Peki ya, istenene karşı eski kurtların dediği ne? Dün manşetten yayımlanan Üçpınarlar’ ın özel röportajında, bu konu iki kelimeden oluşsa da, özetleniyordu aslında.
“Bugün itiraf etmek mecburiyetindeyim, Türkiye'de Adalet sistemi iyi çalışmıyor.
Adalet sistemi iyi çalışmış olsa, bir çok hata gün yüzüne çıkarılır ve onlardan ders alınır.
Bu da yapılmayınca çok çabuk unutuyoruz, cok çabuk parlıyoruz ve çok çabuk sönüyoruz" sözleri ile geliyordu eski Bakan Üçpınarlar’ dan.
‘Politikacının, politika aşkı hiç bitmez’i ‘bize gösteren bir isimdir yıllardır sayın Üçpnarlar.
Tıp kı Merhum Cumhurbaşkanlarımızdan Demirel gibi. Ne de olsa, o rahmetlinin çırağı.
Düne yansıyan çağrısı; “Aklınızı Başınıza Alın…!'” ken ,eski Bakan Üçpınarlar’ ın,  kentimizin gnülerdir tartışılan konusu, Alman Vakıflarına ilişkin değerlendirmesi  de oldukça manalıydı.
Benzetme üzerinden bile sözler, öyle böyle ağır basmıyordu vesselam.
Baksanıza dediğine; “Birileri Çanakkale Ruhu’ nu, Sirke Ruhu İle Karıştırıyor…!”
Hizmet elbette önemli de.
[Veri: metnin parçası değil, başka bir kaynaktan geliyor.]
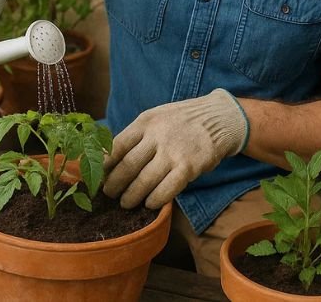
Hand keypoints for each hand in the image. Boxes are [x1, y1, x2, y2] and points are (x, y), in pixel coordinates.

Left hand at [103, 88, 248, 209]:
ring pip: (143, 181)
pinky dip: (154, 200)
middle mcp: (157, 136)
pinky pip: (166, 190)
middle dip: (114, 185)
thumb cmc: (184, 121)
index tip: (98, 178)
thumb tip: (109, 157)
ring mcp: (173, 151)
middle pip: (127, 166)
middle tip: (110, 195)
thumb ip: (137, 135)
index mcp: (145, 121)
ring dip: (131, 197)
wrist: (221, 118)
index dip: (104, 166)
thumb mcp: (158, 117)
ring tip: (126, 203)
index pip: (116, 147)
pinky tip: (150, 204)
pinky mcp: (189, 166)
Ardı arkası der gibi, yani geleceği de düşünmek gerek önerisi hiç de hafife alınmaz türden di sayın bakanın.
Giderek yatırım cennetine dönüşen Çanakkale için, hiç akla gelmez bir çıkışa imza atıyordu sayın Üçpınarlar.
Diyordu ki, Yatırımlar ardından, Sanayileşme tehdidi kapıya dayanacak.
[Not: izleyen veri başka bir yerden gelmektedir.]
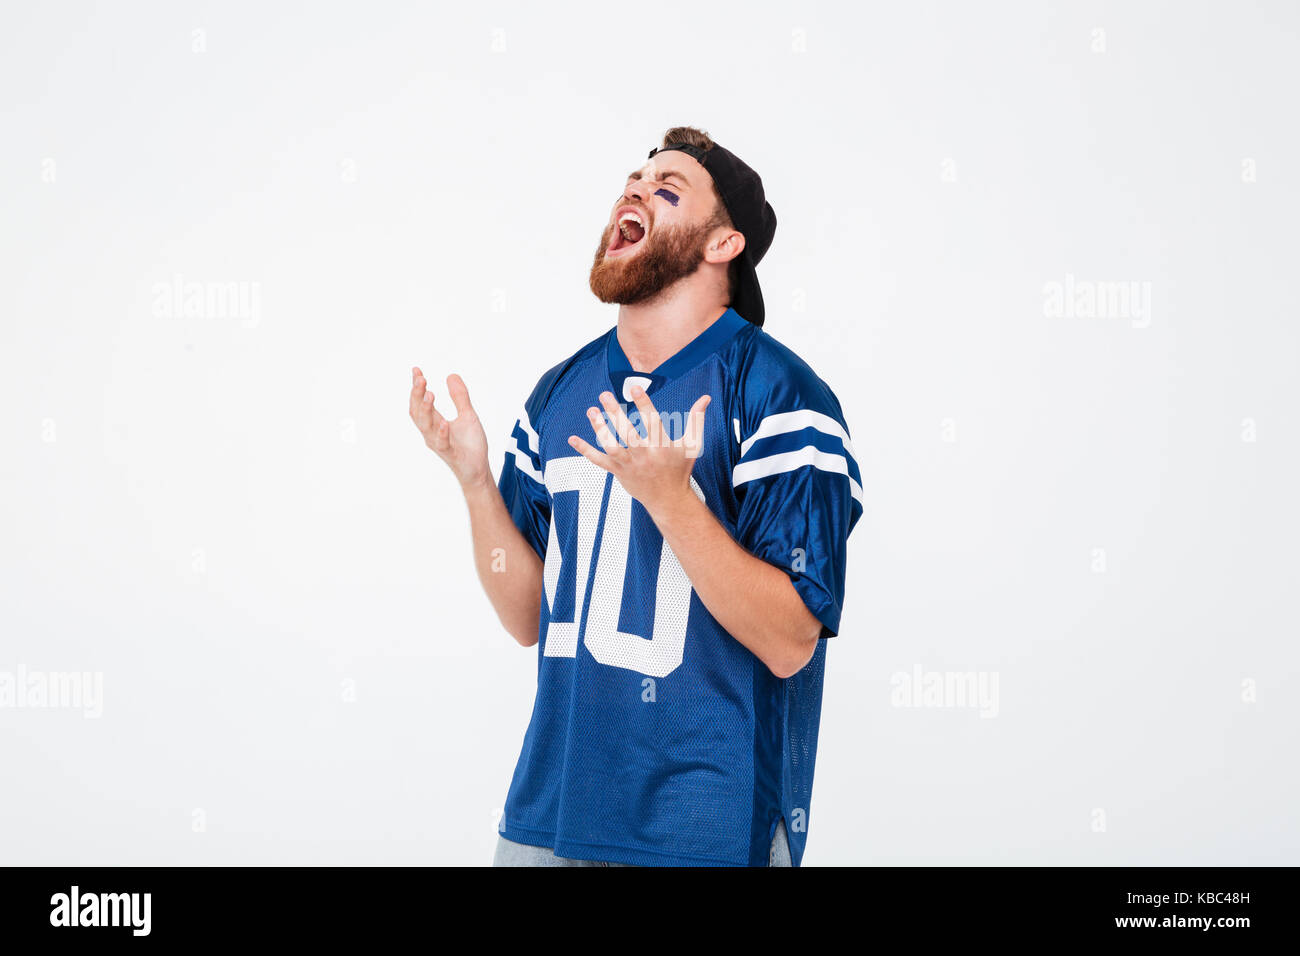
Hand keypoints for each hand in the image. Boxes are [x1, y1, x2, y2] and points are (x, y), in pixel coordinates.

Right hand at [409, 367, 490, 488]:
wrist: (478, 470)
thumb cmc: (470, 445)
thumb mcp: (468, 415)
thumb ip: (460, 397)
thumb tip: (451, 375)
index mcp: (435, 422)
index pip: (420, 402)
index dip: (417, 387)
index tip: (416, 370)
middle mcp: (432, 432)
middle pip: (418, 412)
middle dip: (417, 395)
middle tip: (420, 378)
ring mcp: (439, 443)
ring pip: (426, 426)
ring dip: (426, 409)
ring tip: (430, 394)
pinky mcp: (451, 454)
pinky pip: (442, 443)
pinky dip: (442, 432)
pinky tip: (444, 422)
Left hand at [568, 385, 709, 516]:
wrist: (668, 500)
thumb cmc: (680, 469)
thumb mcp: (692, 445)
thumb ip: (696, 420)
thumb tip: (706, 398)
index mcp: (662, 446)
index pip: (651, 421)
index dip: (643, 403)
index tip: (634, 387)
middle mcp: (644, 455)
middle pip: (627, 432)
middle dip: (614, 413)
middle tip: (604, 394)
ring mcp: (629, 464)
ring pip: (611, 445)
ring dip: (599, 428)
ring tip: (591, 410)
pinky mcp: (618, 472)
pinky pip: (598, 461)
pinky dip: (584, 450)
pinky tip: (572, 438)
Buna ilişkin de; “Bir şeyler Yapılmazsa, Kaybeden Çanakkale Olur” diyor  ve kulağına çalınanlardan örneklemelerle, siyasi tecrübesine dayanarak, Sanayileşme yolunda ilerleyenin Çanakkale için;
 ”Endişelerim var…!” çıkışında buluyordu.
Verilen örnek ise, adeta kafiyeli bir aktarım ile geliyor ve de hafızalara kazınası bir laf ediyordu.
Sanayi kenti olmadan adı hayli bilinen bir ilimiz için; "Hatırlayınız; Eskiden Bursa 'Yeşil Bursa' diye anılıyordu sonra bir Otomotiv sanayi getirdiler 'Yeşil Bursa' oldu 'Beton Bursa' “ diyordu.
Çanakkale gündemi için de özet geçtiği sözleri, bir çoğumuzun hanidir dile getirdiği, ne var ki ses bulmadığı duruma, farklı bir yaklaşımda gelen çıkışla temas ediyordu. 
Hatırlatmam gerekirse dün’ ü, şöyle deniliyordu dikkat çeken o sözler;
“Dedikodu ile hiçbir müessesenin idare olmayacağına vurgu yapıp yöneticilere yükleniyor sayın Üçpınarlar, maden karşıtı eylemler kapsamında söz edilenlere de değinip;
“Diyorlar ki 'Çeşmelerimizden akan su' da bilmem ne çıktı'  Nereden çıktı kardeşim?
Hani bunun bilimsel verileri nerede?  Ortada bir şey yok. Dedikodu yapıyorlar. Dedikodu ile devlet de, müessese de, aile de idare edilmez.
Bundan sonra olaylara mülki amirler el koymak zorundadır. Siyasilerin en büyük görevi, olaya ülkesi milleti için el koyarak mücadele etmesidir”
Belki de çok tepki bulacak bu yaklaşım. Belki de çok destek. Kim bilir?